→ **Selected excerpt**:
= Star Académie =

Canadian reality television series

Star Académie is a Canadian reality television series that started in 2003, aimed primarily at the Quebec television audience, featuring an array of young women and men under the age of 30 competing for the title of the next solo singing sensation. It is the French-Canadian adaptation of the French television show Star Academy produced by Dutch company Endemol, based on the Spanish format called Operación Triunfo.

There have been seasons in 2003, 2004, 2005, 2009, and 2012. In June 2019, TVA stated that a reboot for Star Académie was possible. Two months later, the network announced that the reboot is set for early 2021. On September 22, 2020, it was announced that singer Patrice Michaud would take over Julie Snyder as host for the 2021 season. In June 2021, Michaud stated that he would not return as host for the following season. In August 2021, it was announced that singer-songwriter Marc Dupré would replace Michaud as host in 2022.

==Description==
It is aired for two months (February to April) on the TVA network. Hosted by Julie Snyder, the show is a competition to find the best young francophone singer, not only in Quebec, but also in French-speaking regions of Canada, having auditions in Ontario (Eastern Ontario) and New Brunswick (l'Acadie). Then fourteen people (seven of each gender) are chosen to compete in front of the cameras.

→ **Information shown**:
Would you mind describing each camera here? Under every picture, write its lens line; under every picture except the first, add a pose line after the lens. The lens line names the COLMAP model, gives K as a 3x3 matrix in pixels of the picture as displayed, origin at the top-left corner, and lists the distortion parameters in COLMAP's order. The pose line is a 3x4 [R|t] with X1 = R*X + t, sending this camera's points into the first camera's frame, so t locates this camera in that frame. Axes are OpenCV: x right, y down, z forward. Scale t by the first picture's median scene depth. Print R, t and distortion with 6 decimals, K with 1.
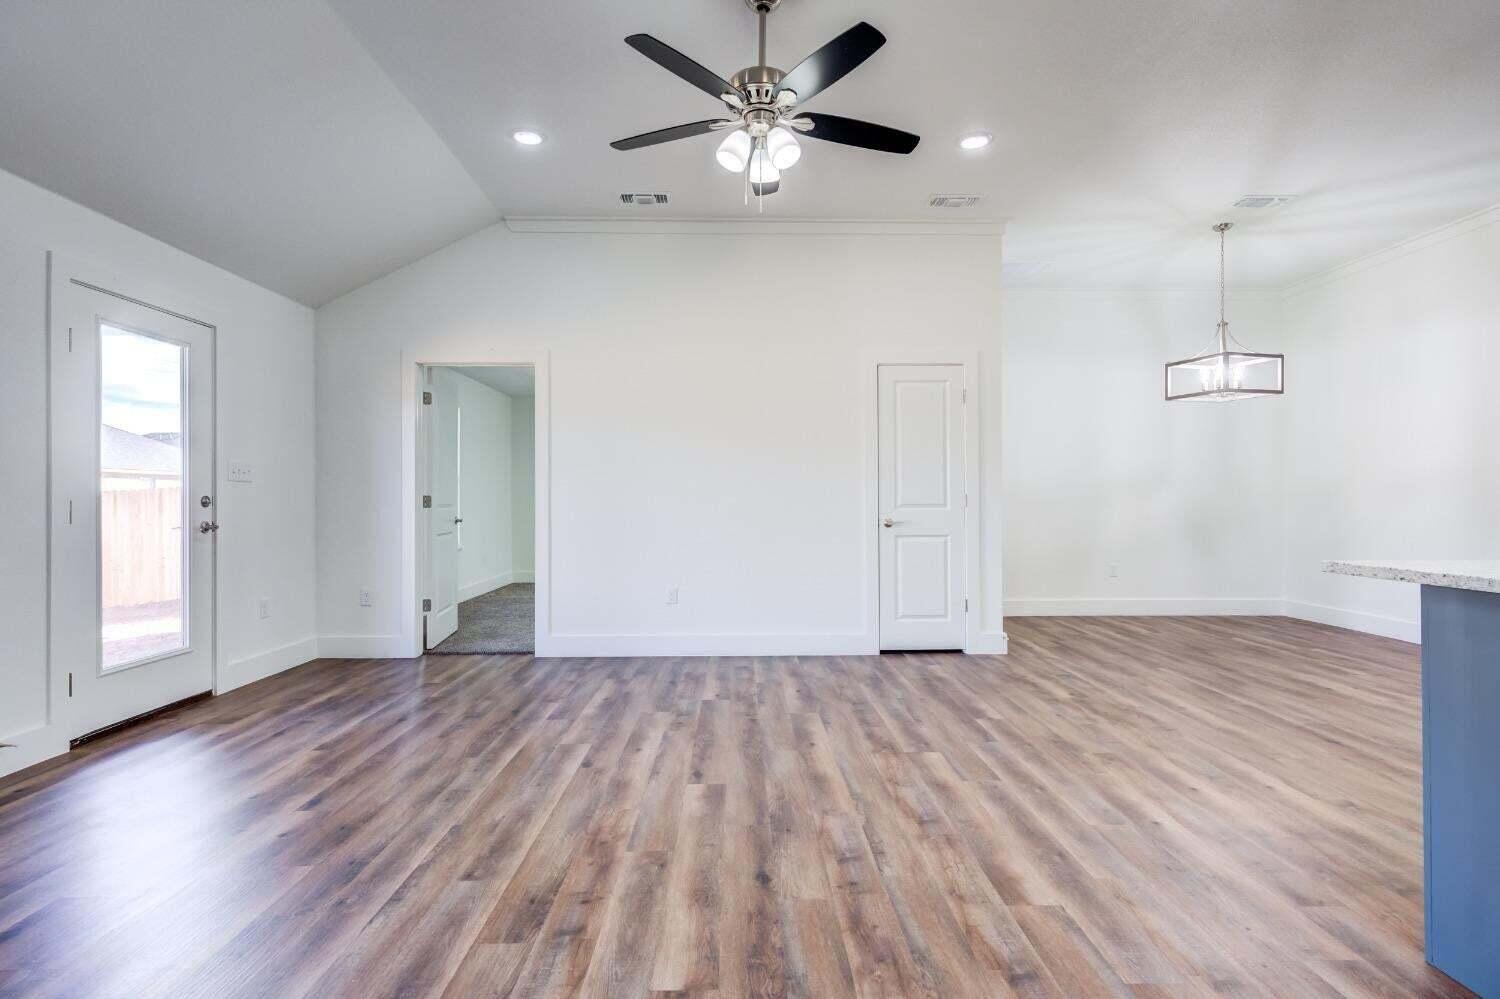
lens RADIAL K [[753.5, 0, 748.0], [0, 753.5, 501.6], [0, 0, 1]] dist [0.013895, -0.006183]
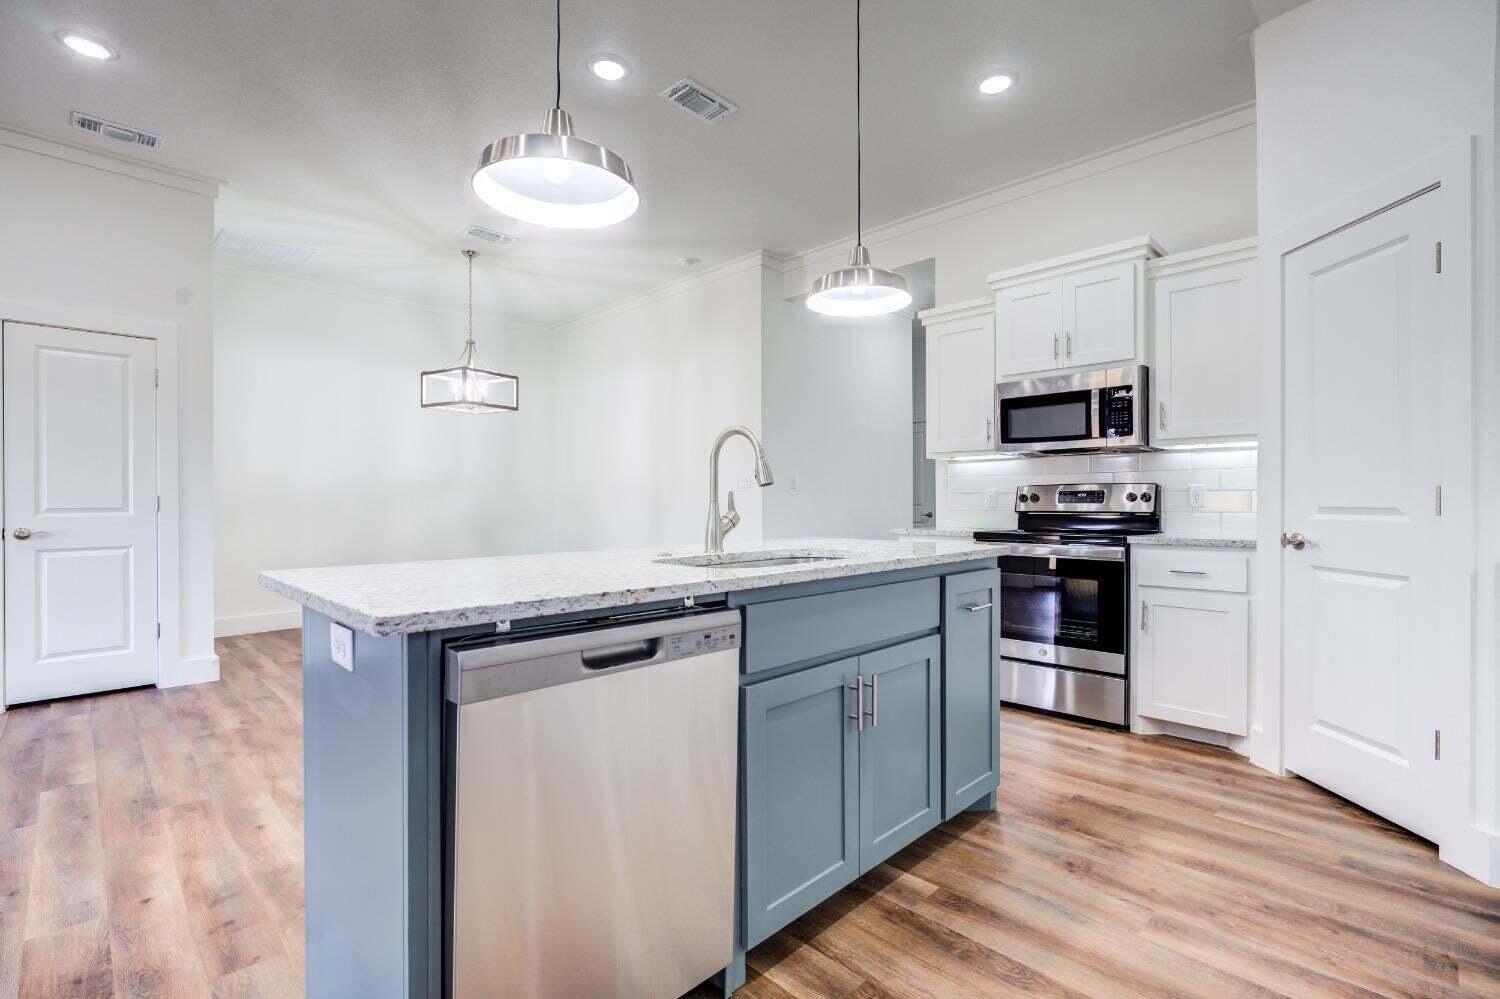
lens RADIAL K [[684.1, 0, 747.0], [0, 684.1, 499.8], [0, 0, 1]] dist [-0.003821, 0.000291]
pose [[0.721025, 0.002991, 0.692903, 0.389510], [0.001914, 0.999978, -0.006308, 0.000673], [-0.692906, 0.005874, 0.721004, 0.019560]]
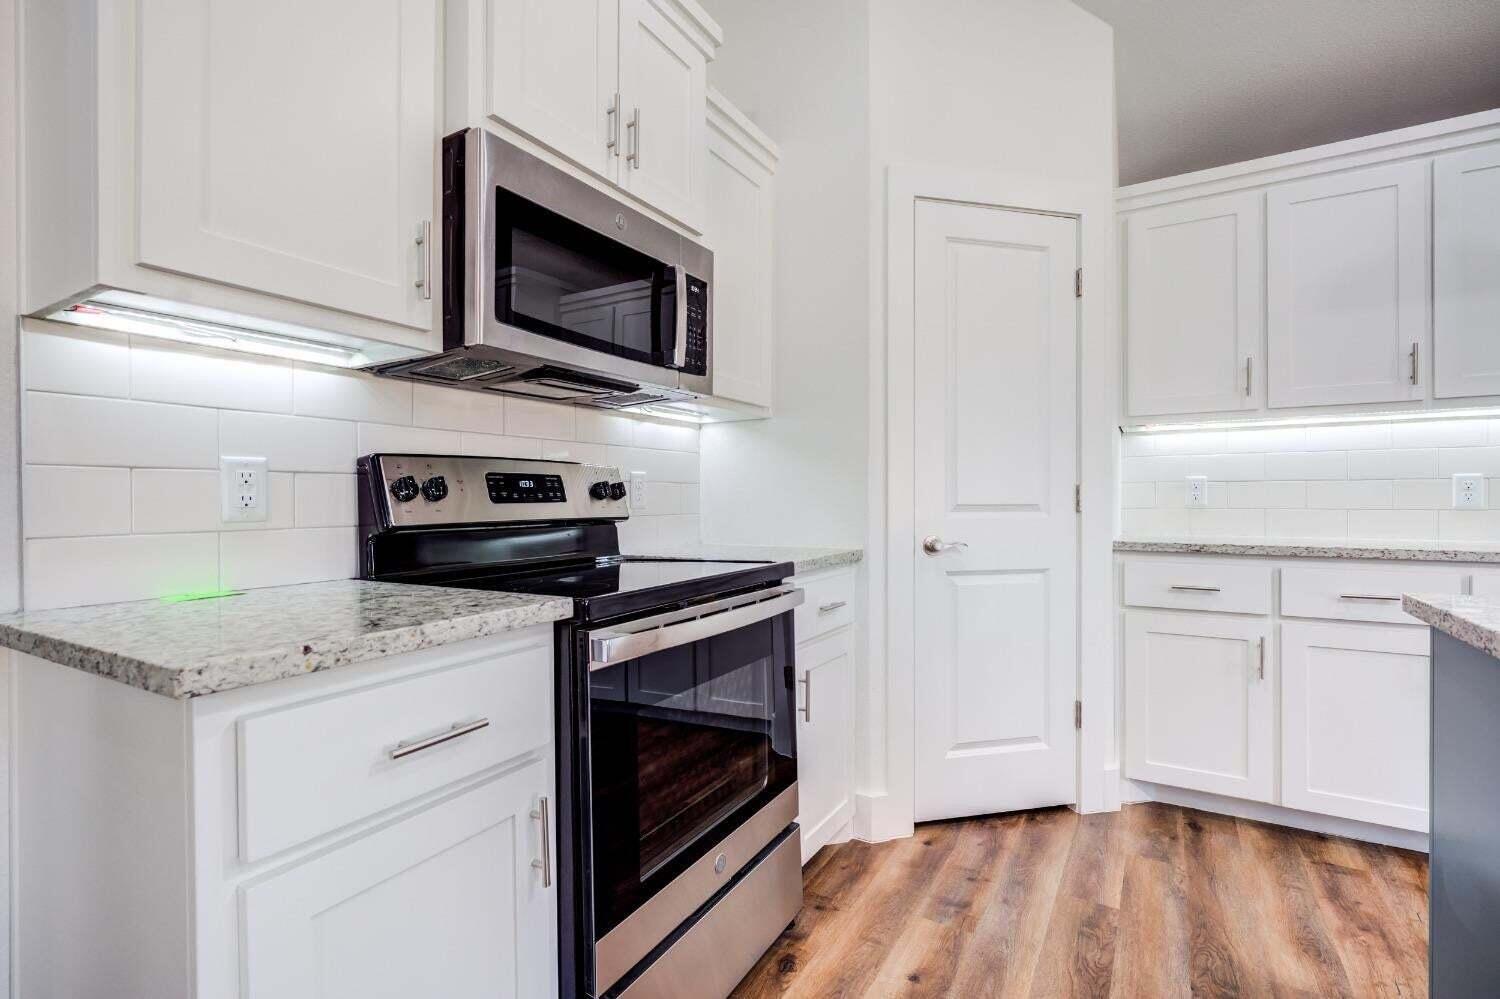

→ **List of tasks**:
1 - In the Star Académie article, who was named to take over as host for the 2021 season?
2 - Repeat the stretch of the Star Académie article from "Star Académie is" through "called Operación Triunfo.".
3 - Name every person the Star Académie article mentions as a host of the show.
The lines that come after the Star Académie article are separate material.

→ **Expected results**:
1 - Patrice Michaud

2 -
Star Académie is a Canadian reality television series that started in 2003, aimed primarily at the Quebec television audience, featuring an array of young women and men under the age of 30 competing for the title of the next solo singing sensation. It is the French-Canadian adaptation of the French television show Star Academy produced by Dutch company Endemol, based on the Spanish format called Operación Triunfo.

3 - Julie Snyder, Patrice Michaud, Marc Dupré